John is a chemistry inventor who works to design and create commercial technologies inspired by nature consistent with the principles of green chemistry. With over 300 patents, he has invented solutions for dozens of multinational corporations. His inventions have also served as the basis for several new companies. Examples include: Collaborative Medicinal Development (ALS therapy), Hairprint (hair color restoration), Collaborative Aggregates (asphalt warm mix rejuvenators), Ambient Photonics (lowlight indoor photovoltaic devices for IoT and BIPV).
He is one of the cofounders of the field of green chemistry, coauthoring the defining text “Green Chemistry: Theory and Practice” and articulating the 12 principles of green chemistry with Paul Anastas. John has over 100 publications providing foundational work in the fields of noncovalent derivatization, polymer photochemistry, metal oxide semiconductors and synthetic organic chemistry. John has received prestigious awards as an academic (Presidential Award for Excellence in Science Mentoring – President G. W. Bush & NSF, 2004) and the August Wilhelm von Hofmann Medal from the German Chemical Society, 2022), industrial chemist (Perkin Medal – Society of Chemical Industry, 2014), inventor (Lemelson Ambassadorship – Lemelson Foundation & AAAS) and for governmental chemicals policy (Reinventing Government National Performance Review – Vice President A. Gore & EPA, 1997). He received the American Institute of Chemistry’s Northeast Division’s Distinguished Chemist of the Year for 2002 and the Council of Science Society President’s 2008 Leadership award.
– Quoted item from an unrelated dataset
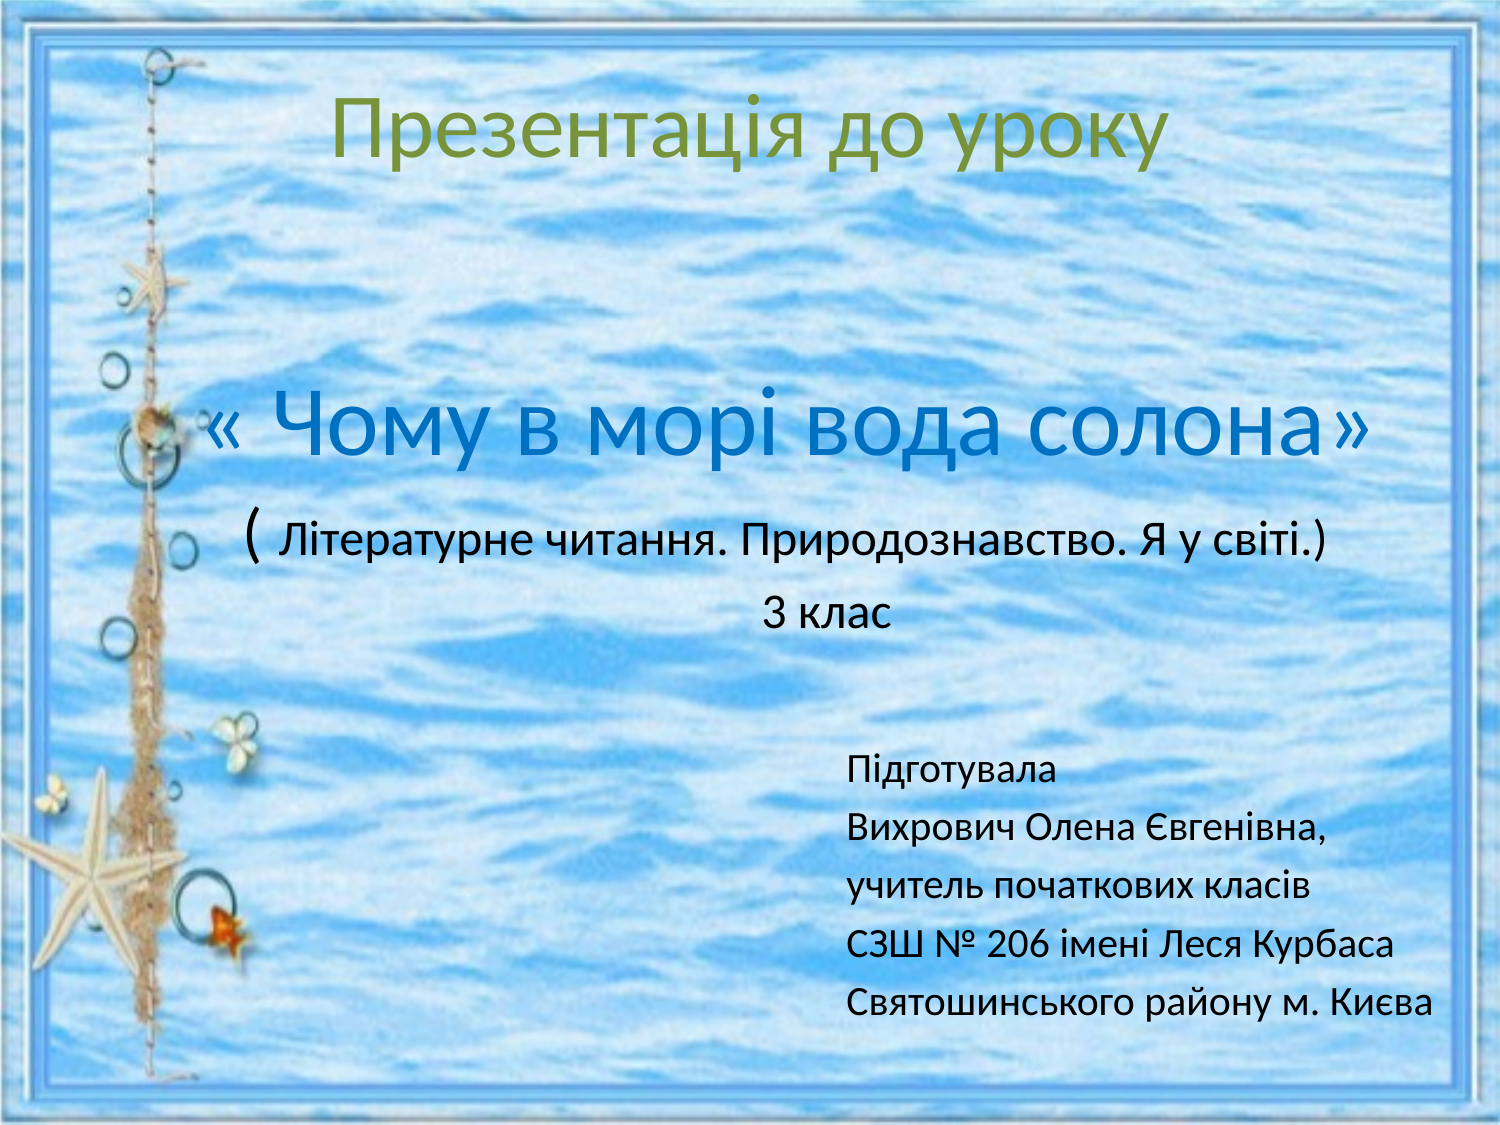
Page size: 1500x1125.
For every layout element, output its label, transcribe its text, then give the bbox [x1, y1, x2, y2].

Warner was named by ICI Services as one of the most influential people impacting the global chemical industries. In 2011 he was elected a Fellow of the American Chemical Society and named one of “25 Visionaries Changing the World” by Utne Reader. He serves as Distinguished Professor of Green Chemistry at Monash University in Australia and was named an Honorary Professor at the Technical University of Berlin. He served as the 2020 and 2021 Global Chair for the Center for Sustainable and Circular Technologies at the University of Bath. In 2017 the German Ministry of Economic Affairs and The Technical University of Berlin announced the naming of “The John Warner Center for Green Chemistry Start-Ups” in his honor. He serves as strategic advisor for the Science, Engineering and Health Committee of EPA Victoria in Australia.
John received his BS in Chemistry from UMASS Boston, and his PhD in Chemistry from Princeton University. After working at the Polaroid Corporation for nearly a decade, he then served as tenured full professor at UMASS Boston and Lowell (Chemistry and Plastics Engineering). In 2007 he founded the Warner Babcock Institute for Green Chemistry, with Jim Babcock (a research organization developing green chemistry technologies), and Beyond Benign with Amy Cannon (a non-profit dedicated to sustainability and green chemistry education). John is constantly giving keynote talks and workshops on Green Chemistry, Innovation, The Circular Economy, and Biomimicry. He continues to advise several international organizations.